Cuando he entrado, he visto lo que había escrito. Quería deciros una palabra, y la palabra era alegría. Siempre, donde están los consagrados, los seminaristas, las religiosas y los religiosos, los jóvenes, hay alegría, siempre hay alegría. Es la alegría de la lozanía, es la alegría de seguir a Cristo; la alegría que nos da el Espíritu Santo, no la alegría del mundo. ¡Hay alegría! Pero, ¿dónde nace la alegría? Nace… Pero, ¿el sábado por la noche volveré a casa e iré a bailar con mis antiguos compañeros? ¿De esto nace la alegría? ¿De un seminarista, por ejemplo? ¿No? ¿O sí?

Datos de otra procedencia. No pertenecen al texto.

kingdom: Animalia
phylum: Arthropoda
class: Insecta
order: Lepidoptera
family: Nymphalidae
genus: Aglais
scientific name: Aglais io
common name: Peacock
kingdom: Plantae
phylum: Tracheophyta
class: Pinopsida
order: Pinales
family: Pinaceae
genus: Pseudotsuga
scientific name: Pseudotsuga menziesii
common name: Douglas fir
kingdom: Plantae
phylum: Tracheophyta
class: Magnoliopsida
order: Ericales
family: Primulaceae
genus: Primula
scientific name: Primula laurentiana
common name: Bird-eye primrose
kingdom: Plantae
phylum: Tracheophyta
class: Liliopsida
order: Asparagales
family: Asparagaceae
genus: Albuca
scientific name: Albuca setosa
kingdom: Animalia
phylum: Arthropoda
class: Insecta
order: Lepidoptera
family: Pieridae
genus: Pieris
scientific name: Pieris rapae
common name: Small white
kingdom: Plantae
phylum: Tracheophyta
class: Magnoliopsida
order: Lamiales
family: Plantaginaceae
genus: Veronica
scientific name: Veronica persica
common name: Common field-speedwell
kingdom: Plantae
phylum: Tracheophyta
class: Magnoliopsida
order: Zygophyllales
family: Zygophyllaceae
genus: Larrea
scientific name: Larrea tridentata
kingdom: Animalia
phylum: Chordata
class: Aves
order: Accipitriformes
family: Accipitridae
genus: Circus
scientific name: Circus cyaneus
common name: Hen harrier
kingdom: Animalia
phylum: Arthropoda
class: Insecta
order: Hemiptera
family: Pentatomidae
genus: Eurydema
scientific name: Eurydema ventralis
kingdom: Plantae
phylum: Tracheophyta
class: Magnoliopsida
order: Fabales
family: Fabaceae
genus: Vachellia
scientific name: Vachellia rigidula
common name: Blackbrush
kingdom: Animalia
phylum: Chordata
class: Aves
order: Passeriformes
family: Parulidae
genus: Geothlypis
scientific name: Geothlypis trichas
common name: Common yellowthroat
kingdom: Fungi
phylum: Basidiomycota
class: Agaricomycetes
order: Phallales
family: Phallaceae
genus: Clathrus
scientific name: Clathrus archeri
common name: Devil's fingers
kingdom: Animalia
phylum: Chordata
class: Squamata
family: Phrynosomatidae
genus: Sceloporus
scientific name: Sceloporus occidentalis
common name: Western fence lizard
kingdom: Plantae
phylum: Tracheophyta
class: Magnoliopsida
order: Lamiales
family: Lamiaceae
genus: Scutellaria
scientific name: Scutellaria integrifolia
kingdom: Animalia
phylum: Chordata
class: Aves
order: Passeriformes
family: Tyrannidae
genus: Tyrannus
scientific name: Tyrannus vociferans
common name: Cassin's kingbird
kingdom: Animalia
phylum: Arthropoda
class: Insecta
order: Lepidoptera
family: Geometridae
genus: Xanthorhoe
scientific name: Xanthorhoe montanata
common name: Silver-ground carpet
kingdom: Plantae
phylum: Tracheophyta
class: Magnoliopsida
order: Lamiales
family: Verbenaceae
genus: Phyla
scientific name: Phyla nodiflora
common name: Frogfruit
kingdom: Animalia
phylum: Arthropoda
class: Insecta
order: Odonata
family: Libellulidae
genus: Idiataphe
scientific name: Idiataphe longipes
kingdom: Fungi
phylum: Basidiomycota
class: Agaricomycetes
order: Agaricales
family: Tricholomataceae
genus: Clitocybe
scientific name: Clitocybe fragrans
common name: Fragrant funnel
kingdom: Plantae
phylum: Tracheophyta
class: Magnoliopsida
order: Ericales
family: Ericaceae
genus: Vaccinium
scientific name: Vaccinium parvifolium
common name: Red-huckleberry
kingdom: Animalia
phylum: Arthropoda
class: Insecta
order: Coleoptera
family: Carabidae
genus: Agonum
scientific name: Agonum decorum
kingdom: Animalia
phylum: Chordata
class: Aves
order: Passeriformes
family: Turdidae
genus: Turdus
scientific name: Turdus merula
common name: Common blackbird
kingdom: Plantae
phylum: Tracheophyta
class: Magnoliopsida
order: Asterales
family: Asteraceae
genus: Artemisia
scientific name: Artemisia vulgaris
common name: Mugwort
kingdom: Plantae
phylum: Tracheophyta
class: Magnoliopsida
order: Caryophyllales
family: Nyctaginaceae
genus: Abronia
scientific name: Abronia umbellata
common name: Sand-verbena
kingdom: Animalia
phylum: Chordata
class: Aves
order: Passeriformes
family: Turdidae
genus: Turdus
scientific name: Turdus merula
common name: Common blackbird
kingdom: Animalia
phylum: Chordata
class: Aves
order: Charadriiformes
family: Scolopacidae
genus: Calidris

Algunos dirán: la alegría nace de las cosas que se tienen, y entonces he aquí la búsqueda del último modelo de smartphone, el scooter más veloz, el coche que llama la atención… Pero yo os digo, en verdad, que a mí me hace mal cuando veo a un sacerdote o a una religiosa en un auto último modelo: ¡no se puede! ¡No se puede! Pensáis esto: pero entonces, Padre, ¿debemos ir en bicicleta? ¡Es buena la bicicleta! Monseñor Alfred va en bicicleta: él va en bicicleta. Creo que el auto es necesario cuando hay mucho trabajo y para trasladarse… ¡pero usad uno más humilde! Y si te gusta el más bueno, ¡piensa en cuántos niños se mueren de hambre! Solamente esto. La alegría no nace, no viene de las cosas que se tienen. Otros dicen que viene de las experiencias más extremas, para sentir la emoción de las sensaciones más fuertes: a la juventud le gusta caminar en el borde del precipicio, ¡le gusta de verdad! Otros, incluso, del vestido más a la moda, de la diversión en los locales más en boga, pero con esto no digo que la religiosas vayan a esos lugares, lo digo de los jóvenes en general. Otros, incluso, del éxito con las muchachas o los muchachos, quizás pasando de una a otra o de uno a otro. Esta es la inseguridad del amor, que no es seguro: es el amor «a prueba». Y podríamos continuar… También vosotros os halláis en contacto con esta realidad que no podéis ignorar.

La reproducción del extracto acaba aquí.